● **PROBLEM REQUIREMENTS**
Please copy the part of the text below on Greek and Hebrew writing systems from "The earliest Greek" to "or durational notation.", and swap "Attic" for "Athenian" in it.

I think that we are looking at two different things here: 1) writing
systems and 2) poetic techniques.

As far (1) goes: Yes, there _is_ a common origin of writing systems.
The Hebrew system we see in the Qumran documents is the Phoenician
system: variant forms and stress and durational notation and all.
Greeks (possibly Ionians) borrowed the Phoenician writing system
sometime around the 9th century BCE.

Number (2), is not so clear cut; it is obvious that we are talking
about peoples who interacted culturally from a very early date. On
the other hand, we do have some indicators. Although poets in both
cultures use the entire range of a poet's bag of tricks, from the
very beginning way back to oldest records, the _emphasis_ is quite
different. Greek poetry is bound by metrics; Hebrew, Canaanite, and
Akkadian poetry are bound by parallelism and sound play. Greek poetry
pays great attention to the correct scansion of lines; Hebrew poetry,
while it can be quite metrical (e.g. the majority of Psalms 51-150),
pays great attention to the play of sound-to-sense and has more in
common with English blank verse.

The earliest Greek written records show variant forms, and stress and
durational notation - particularly among the Ionians and the Western
Greeks. By the late 5th-early 4th century, BCE, however, the Attic
version prevailed and the Greek writing systems went bilinear: variant
forms and stress and durational notation disappear. This means that
by the time the technical terms 'thesis' and 'arsis' turn up (and we
do not know if Homer or Hesiod would have used them), the dominant
Greek writing system no longer used stress or durational notation.

● **Stored data entries**
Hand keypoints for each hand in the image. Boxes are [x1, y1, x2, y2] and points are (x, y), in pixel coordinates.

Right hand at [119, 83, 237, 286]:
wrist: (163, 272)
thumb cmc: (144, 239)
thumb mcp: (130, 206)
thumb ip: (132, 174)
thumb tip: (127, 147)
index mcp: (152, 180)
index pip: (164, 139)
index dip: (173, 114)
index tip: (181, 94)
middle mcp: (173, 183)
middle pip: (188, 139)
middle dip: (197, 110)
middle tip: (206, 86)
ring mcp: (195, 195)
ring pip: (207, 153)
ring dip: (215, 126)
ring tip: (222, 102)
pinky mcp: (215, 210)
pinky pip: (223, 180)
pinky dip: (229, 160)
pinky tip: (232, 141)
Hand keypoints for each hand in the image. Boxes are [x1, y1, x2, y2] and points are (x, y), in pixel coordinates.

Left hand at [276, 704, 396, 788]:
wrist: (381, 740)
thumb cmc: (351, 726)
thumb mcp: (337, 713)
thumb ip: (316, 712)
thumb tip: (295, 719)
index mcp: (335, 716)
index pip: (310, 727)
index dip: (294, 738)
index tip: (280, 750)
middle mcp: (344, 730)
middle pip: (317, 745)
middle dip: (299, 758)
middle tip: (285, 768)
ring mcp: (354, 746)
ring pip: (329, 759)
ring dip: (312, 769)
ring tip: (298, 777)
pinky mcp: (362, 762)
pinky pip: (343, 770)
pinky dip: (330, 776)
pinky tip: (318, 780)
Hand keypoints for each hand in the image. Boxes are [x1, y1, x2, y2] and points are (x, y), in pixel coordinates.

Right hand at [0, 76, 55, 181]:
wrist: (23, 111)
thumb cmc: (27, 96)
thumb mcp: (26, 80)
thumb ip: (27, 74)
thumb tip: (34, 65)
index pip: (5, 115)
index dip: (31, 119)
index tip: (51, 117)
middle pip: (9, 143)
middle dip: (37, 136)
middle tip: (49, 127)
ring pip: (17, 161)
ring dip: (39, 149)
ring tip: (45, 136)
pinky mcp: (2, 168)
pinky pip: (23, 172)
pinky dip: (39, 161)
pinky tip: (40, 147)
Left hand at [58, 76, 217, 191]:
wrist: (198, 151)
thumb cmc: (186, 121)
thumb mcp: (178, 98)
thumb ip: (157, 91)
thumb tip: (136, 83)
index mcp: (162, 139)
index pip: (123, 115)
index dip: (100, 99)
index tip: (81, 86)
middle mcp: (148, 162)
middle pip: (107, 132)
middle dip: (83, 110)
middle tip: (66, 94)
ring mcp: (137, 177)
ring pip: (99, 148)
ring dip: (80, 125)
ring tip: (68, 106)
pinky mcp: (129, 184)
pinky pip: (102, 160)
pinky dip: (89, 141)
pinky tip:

● **TASK RESPONSE**
The earliest Greek written records show variant forms, and stress and
durational notation - particularly among the Ionians and the Western
Greeks. By the late 5th-early 4th century, BCE, however, the Athenian
version prevailed and the Greek writing systems went bilinear: variant
forms and stress and durational notation disappear. This means that
by the time the technical terms 'thesis' and 'arsis' turn up (and we
do not know if Homer or Hesiod would have used them), the dominant
Greek writing system no longer used stress or durational notation.